Friday 25 July 2008

The language.

Loads of people have been linking to Giles Coren's beautifully expressed hatred of sub-editors, and who am I to resist a bandwagon?

I don't really like people tinkering with my copy for the sake of tinkering. I do not enjoy the suggestion that you have a better ear or eye for how I want my words to read than I do. Owen, we discussed your turning three of my long sentences into six short ones in a single piece, and how that wasn't going to happen anymore, so I'm really hoping it wasn't you that fucked up my review on saturday.

It was the final sentence. Final sentences are very, very important. A piece builds to them, they are the little jingle that the reader takes with him into the weekend.

I wrote: "I can't think of a nicer place to sit this spring over a glass of rosé and watch the boys and girls in the street outside smiling gaily to each other, and wondering where to go for a nosh."
it appeared as: "I can't think of a nicer place to sit this spring over a glass of rosé and watch the boys and girls in the street outside smiling gaily to each other, and wondering where to go for nosh."

There is no length issue. This is someone thinking "I'll just remove this indefinite article because Coren is an illiterate cunt and i know best".

Well, you fucking don't.


Brilliant.

Gary points out Roland White's impassioned defence of the subeditor (which may or may not be serious — or, rather, it's clearly not serious, but it's not clear whether he really likes subs), and adds:

I’ve had subtle gags ruined by unnecessary exclamation marks


[shudder] That's about the worst thing you can do to writing, that is.

Generally, though, I’m with A.A. Gill:

The joy of being a hack is that there is a back room of people far cleverer, more experienced and adept than I working to make me look clever, experienced and adept. If on occasion I fail to do so, naturally it’s their fault.


The whole thing has got me thinking, and I've decided that modern subediting, which doesn't stop at merely correcting mistakes but goes way beyond what should be its remit and amends a writer's style, is not just annoying for Giles Coren but is actually wrong in principle.

Thing is, language is defined by its writers. It makes no real sense to talk about whether there are grammatical mistakes in the King James Bible, for instance, because our grammar is based on the King James Bible. When considering whether a particular usage is valid, a linguist would refer to the King James Bible — as well as Shakespeare, Austen, Dickens, Bronte, Wilde, Carroll, and the other greats — to see whether they used it. Basically, if it's in there, it's correct. They all made mistakes, sure — Johnson really should have put an H in "discord" or no H in "chord" — but their mistakes were theirs only: it's not my mistake when I spell "chord" with an H in it, because Johnson, errors and all, was one of the writers whose work defines our language.
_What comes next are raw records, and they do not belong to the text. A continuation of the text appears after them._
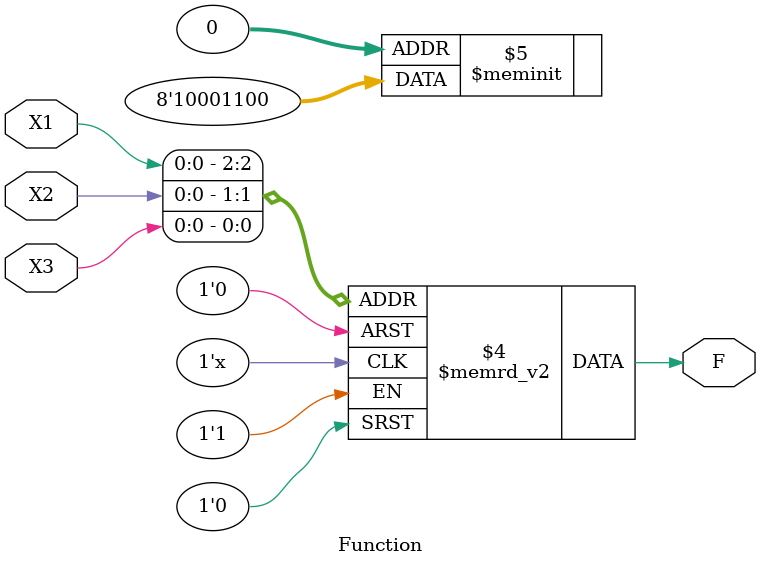
<source format=v>



// Generated by Quartus II 64-Bit Version 13.1 (Build Build 162 10/23/2013)
// Created on Thu Oct 24 20:14:18 2024

//  Module Declaration
module Function
(
// {{ALTERA_ARGS_BEGIN}} DO NOT REMOVE THIS LINE!
X1, X2, X3, F
// {{ALTERA_ARGS_END}} DO NOT REMOVE THIS LINE!
);
// Port Declaration

// {{ALTERA_IO_BEGIN}} DO NOT REMOVE THIS LINE!
input X1;
input X2;
input X3;
output F;
// {{ALTERA_IO_END}} DO NOT REMOVE THIS LINE!

reg F;

// Реализация таблицы истинности для комбинаций входов X1, X2, X3
always @(X1 or X2 or X3)
begin

case ({X1, X2, X3})
3'b000: F = 'b0; // 000 -> F = 0
3'b001: F = 'b0; // 001 -> F = 0
3'b010: F = 'b1; // 010 -> F = 1
3'b011: F = 'b1; // 011 -> F = 1
3'b100: F = 'b0; // 100 -> F = 0
3'b101: F = 'b0; // 101 -> F = 0
3'b110: F = 'b0; // 110 -> F = 0
3'b111: F = 'b1; // 111 -> F = 1
endcase

end

endmodule

</source>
Now, journalists aren't quite as influential, usually, as Shakespeare. But the same process does take place with their work. New words and usages enter the lanuage, with the OED citing newspaper columns as their first recorded instances. The language is supposed to change, and journalists, with the size and frequency of their audience, are agents of that change. Look at "misunderestimate": a brilliant and useful word, coined (by accident) by George Bush. If he had just said it, I reckon it would have remained forever a one-off mistake. It was the word's appropriation and repetition by journalists that caused it to catch on.

Now, do we want a language whose future is built by imaginative, creative writers or by subeditors with lists of rules? As I said on Gary's blog, Tolkien reportedly spent hours going through The Lord of the Rings, laboriously changing back every instance of "try and" that American subs had changed to "try to". This is JRR fucking Tolkien, writing one of the greatest books ever written, and the bloody subs still thought they spoke better English. Would you rather have read their version?